If everyone can fly with AirAsia, then every hotel can revenue manage, according to Brian Sterrett (left), vice president global sales and marketing of IDeaS, who is looking to the region to drive the company’s growth in the next few years.
Sterrett, who attended the WIT Conference, said that IDeaS wanted to be the AirAsia of hotel revenue management. “We want to make the idea and execution accessible to everyone,” he said.
Based in Minneapolis, Sterrett joined IDeaS in January this year from iMANY, a revenue management software company, which provides solutions for the life sciences industry among others. He is responsible for all sales and marketing worldwide for IDeaS.
Sterrett observed that in terms of using data to optimize channels for profitability, the life sciences industry was ahead of the hospitality business.
“Both revenue management problems require analysis of large volumes of transactions and making good decisions using the data. This is very important in life sciences – when to close out channels that are more expensive.
“Hotels do it in a very unscientific way currently.”
However he said the democratization of pricing science was happening. “We are getting better pricing decision-making processes into the hands of more hotel operators, regardless of how sophisticated they are.
“The data quality and analytics is also getting better and “more is less”. You don’t have to be an advanced revenue management professional to successfully drive pricing decisions.
“We want to put the science ahead of the technology and make it simpler for everyone to use.”
With Asia accounting for 25% of the company’s total business now, Sterrett sees this growing to 30% in the next three years. “It is increasing as part of our total mix and we will be investing in a few areas.”
In Asia, about 80% of all employees are located in the development centre in India, with 20% in client facing services across the region. The latter group will double in the next 12 months, he said.
“We are also adding products to our mix, tailored to chains and hotels which are less sophisticated in revenue management. The prices will also be more affordable – for example, independent hotels can access our solutions on a timeshare basis – we think this is a good starting point for us to grow our business across the region.”
Currently, the company counts 2,200 hotels as customers worldwide. “This is only a small slice of the market so there is tremendous opportunity for growth,” he said.
Business, he added, was growing by 25% a year. His goal is to double revenues in three years and have five times the number of customers it has now.
He said that, like airlines, hotels are looking for solutions in ancillary revenues and one nut to crack is the meetings business. “There’s always been demand for revenue management related to function space and it’s a difficult problem to solve.
“It’s not the same kind of decision making that’s involved in room revenues and there are lots of little complexities – room configuration, etc – but we are developing partnerships to analyse the data.
“We are also seeing more conference centres attached to hotels now so there is definitely a need for hotels to have the right data to make the right revenue decisions in this segment.”
On his first trip to Asia, Sterrett said attending WIT helped him solidify his belief that the region is very diverse. “Singapore is a great centre for revenue management today but there are very diverse levels of sophistication across the region in using science to drive pricing and revenue.

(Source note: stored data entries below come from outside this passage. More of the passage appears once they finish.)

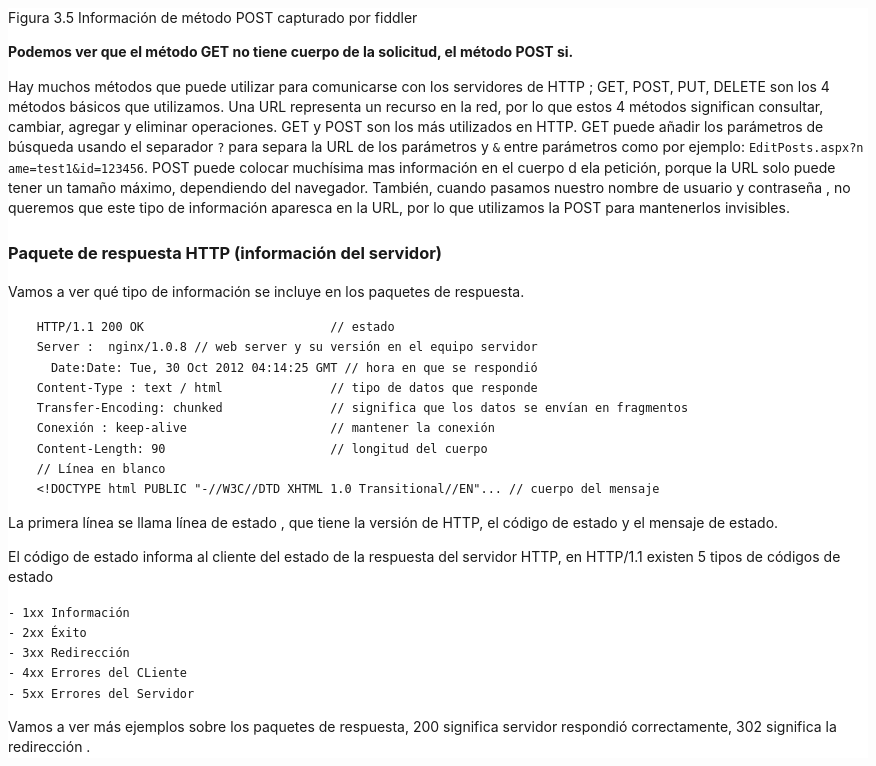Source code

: Figura 3.5 Información de método POST capturado por fiddler

**Podemos ver que el método GET no tiene cuerpo de la solicitud, el método POST si.**

Hay muchos métodos que puede utilizar para comunicarse con los servidores de HTTP ; GET, POST, PUT, DELETE son los 4 métodos básicos que utilizamos. Una URL representa un recurso en la red, por lo que estos 4 métodos significan consultar, cambiar, agregar y eliminar operaciones. GET y POST son los más utilizados en HTTP. GET puede añadir los parámetros de búsqueda usando el separador `?` para separa la URL de los parámetros y `&` entre parámetros como por ejemplo: `EditPosts.aspx?name=test1&id=123456`. POST puede colocar muchísima mas información en el cuerpo d ela petición, porque la URL solo puede tener un tamaño máximo, dependiendo del navegador. También, cuando pasamos nuestro nombre de usuario y contraseña , no queremos que este tipo de información aparesca en la URL, por lo que utilizamos la POST para mantenerlos invisibles.

### Paquete de respuesta HTTP (información del servidor)

Vamos a ver qué tipo de información se incluye en los paquetes de respuesta.
```
    HTTP/1.1 200 OK                          // estado
    Server :  nginx/1.0.8 // web server y su versión en el equipo servidor
	  Date:Date: Tue, 30 Oct 2012 04:14:25 GMT // hora en que se respondió
    Content-Type : text / html               // tipo de datos que responde
    Transfer-Encoding: chunked               // significa que los datos se envían en fragmentos
    Conexión : keep-alive                    // mantener la conexión
    Content-Length: 90                       // longitud del cuerpo
    // Línea en blanco
	<!DOCTYPE html PUBLIC "-//W3C//DTD XHTML 1.0 Transitional//EN"... // cuerpo del mensaje
```
La primera línea se llama línea de estado , que tiene la versión de HTTP, el código de estado y el mensaje de estado.

El código de estado informa al cliente del estado de la respuesta del servidor HTTP, en HTTP/1.1 existen 5 tipos de códigos de estado

	- 1xx Información
	- 2xx Éxito
	- 3xx Redirección
	- 4xx Errores del CLiente
	- 5xx Errores del Servidor

Vamos a ver más ejemplos sobre los paquetes de respuesta, 200 significa servidor respondió correctamente, 302 significa la redirección .
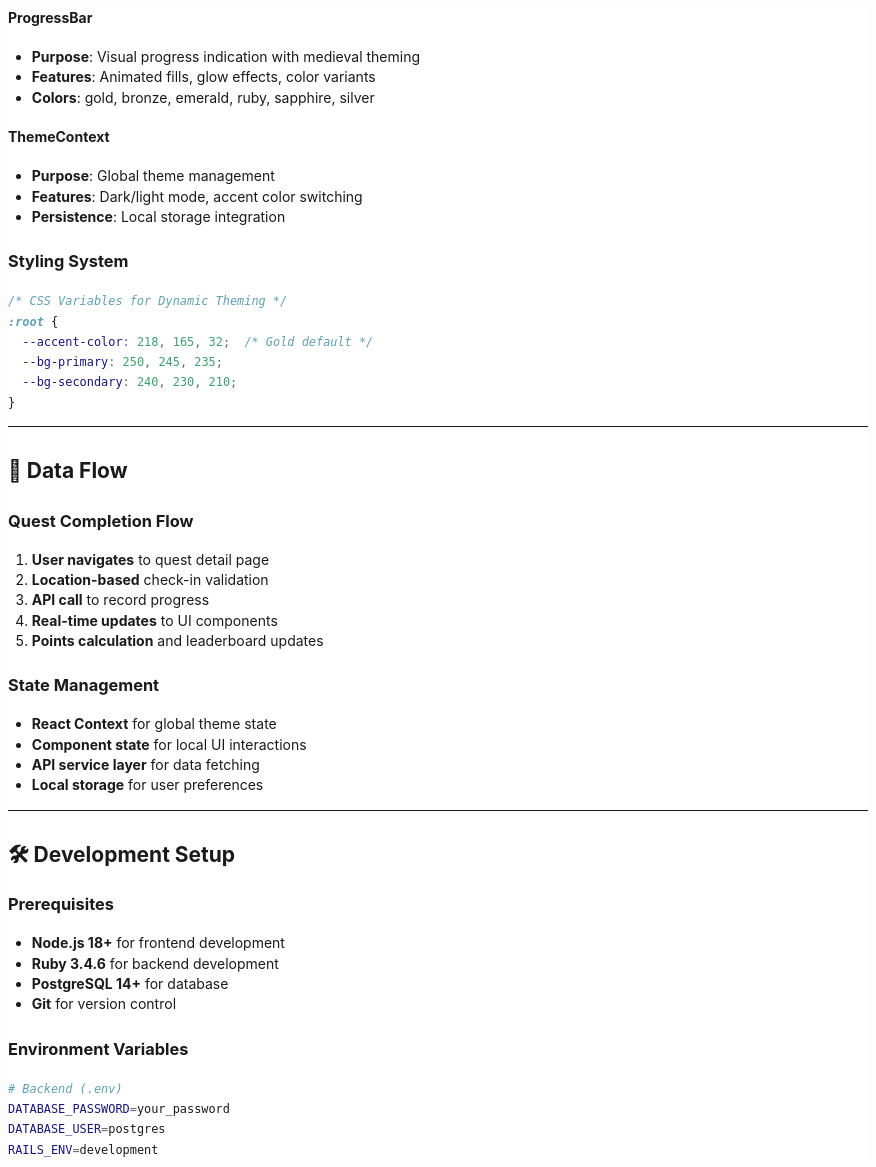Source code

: #### ProgressBar
- **Purpose**: Visual progress indication with medieval theming
- **Features**: Animated fills, glow effects, color variants
- **Colors**: gold, bronze, emerald, ruby, sapphire, silver

#### ThemeContext
- **Purpose**: Global theme management
- **Features**: Dark/light mode, accent color switching
- **Persistence**: Local storage integration

### Styling System
```css
/* CSS Variables for Dynamic Theming */
:root {
  --accent-color: 218, 165, 32;  /* Gold default */
  --bg-primary: 250, 245, 235;
  --bg-secondary: 240, 230, 210;
}
```

---

## 🔄 Data Flow

### Quest Completion Flow
1. **User navigates** to quest detail page
2. **Location-based** check-in validation
3. **API call** to record progress
4. **Real-time updates** to UI components
5. **Points calculation** and leaderboard updates

### State Management
- **React Context** for global theme state
- **Component state** for local UI interactions
- **API service layer** for data fetching
- **Local storage** for user preferences

---

## 🛠️ Development Setup

### Prerequisites
- **Node.js 18+** for frontend development
- **Ruby 3.4.6** for backend development
- **PostgreSQL 14+** for database
- **Git** for version control

### Environment Variables
```bash
# Backend (.env)
DATABASE_PASSWORD=your_password
DATABASE_USER=postgres
RAILS_ENV=development
```
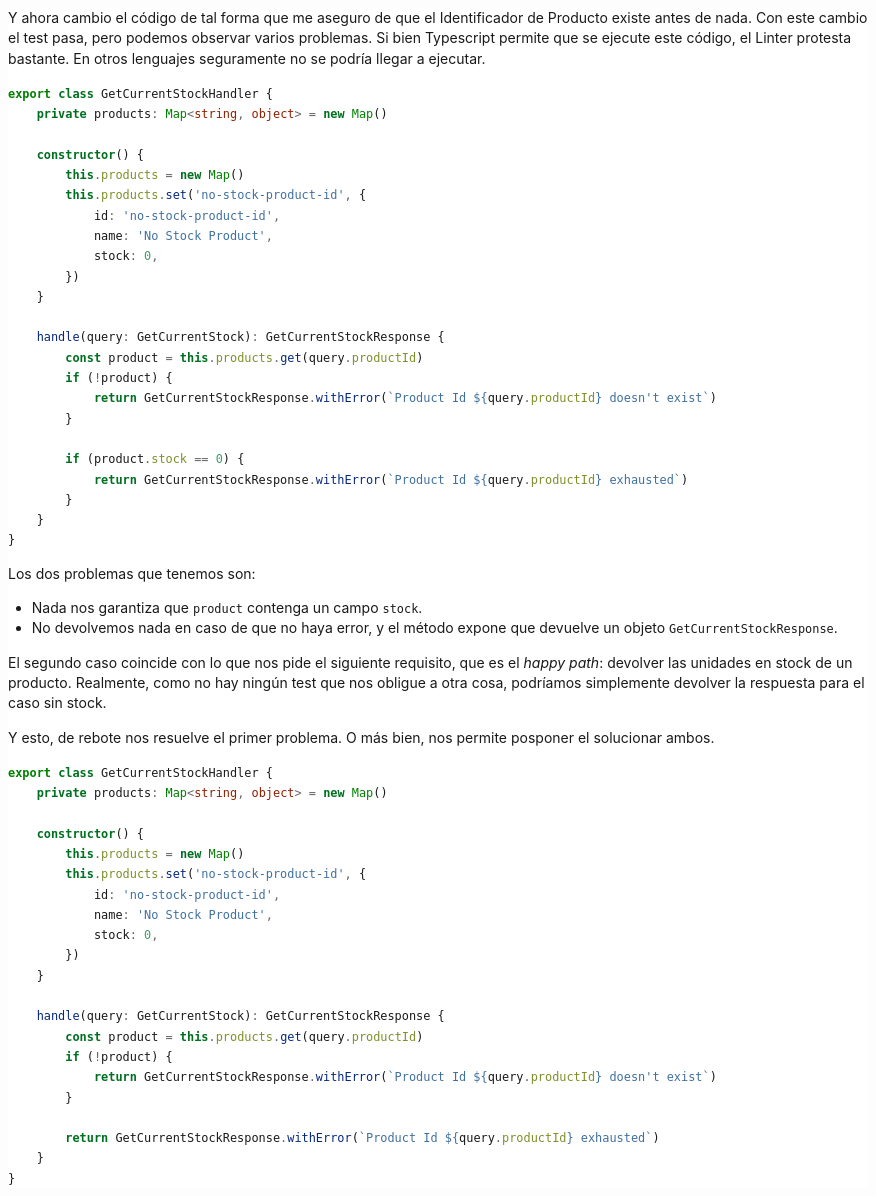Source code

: Y ahora cambio el código de tal forma que me aseguro de que el Identificador de Producto existe antes de nada. Con este cambio el test pasa, pero podemos observar varios problemas. Si bien Typescript permite que se ejecute este código, el Linter protesta bastante. En otros lenguajes seguramente no se podría llegar a ejecutar. 

```typescript
export class GetCurrentStockHandler {
    private products: Map<string, object> = new Map()

    constructor() {
        this.products = new Map()
        this.products.set('no-stock-product-id', {
            id: 'no-stock-product-id',
            name: 'No Stock Product',
            stock: 0,
        })
    }

    handle(query: GetCurrentStock): GetCurrentStockResponse {
        const product = this.products.get(query.productId)
        if (!product) {
            return GetCurrentStockResponse.withError(`Product Id ${query.productId} doesn't exist`)
        }

        if (product.stock == 0) {
            return GetCurrentStockResponse.withError(`Product Id ${query.productId} exhausted`)
        }
    }
}
```

Los dos problemas que tenemos son:

* Nada nos garantiza que `product` contenga un campo `stock`.
* No devolvemos nada en caso de que no haya error, y el método expone que devuelve un objeto `GetCurrentStockResponse`.

El segundo caso coincide con lo que nos pide el siguiente requisito, que es el _happy path_: devolver las unidades en stock de un producto. Realmente, como no hay ningún test que nos obligue a otra cosa, podríamos simplemente devolver la respuesta para el caso sin stock.

Y esto, de rebote nos resuelve el primer problema. O más bien, nos permite posponer el solucionar ambos.

```typescript
export class GetCurrentStockHandler {
    private products: Map<string, object> = new Map()

    constructor() {
        this.products = new Map()
        this.products.set('no-stock-product-id', {
            id: 'no-stock-product-id',
            name: 'No Stock Product',
            stock: 0,
        })
    }

    handle(query: GetCurrentStock): GetCurrentStockResponse {
        const product = this.products.get(query.productId)
        if (!product) {
            return GetCurrentStockResponse.withError(`Product Id ${query.productId} doesn't exist`)
        }

        return GetCurrentStockResponse.withError(`Product Id ${query.productId} exhausted`)
    }
}
```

“Clearly, from a travel standpoint, Asia is the region of growth. The US, for the near term, and Europe are challenged. The development is here, lots of new buildings coming up.
“There are more flights coming into the market – the numbers in China are pretty overwhelming. I heard someone said there are nine new airports opening a year in China.”
He said the distribution channel mix hasn’t changed that dramatically with the exception of mobile which has emerged as a new channel.
As for which is the most expensive channel, Sterrett said it varies by hotel and market “but it seems major OTAs show up as an expensive booking channel, this is what we hear from hotels we deal with.
“The important thing is to make good decisions about the use of your channels and the most cost effective is direct.”
As for social media, he said personally he sees it as “more of an influence channel to inform booking activity”.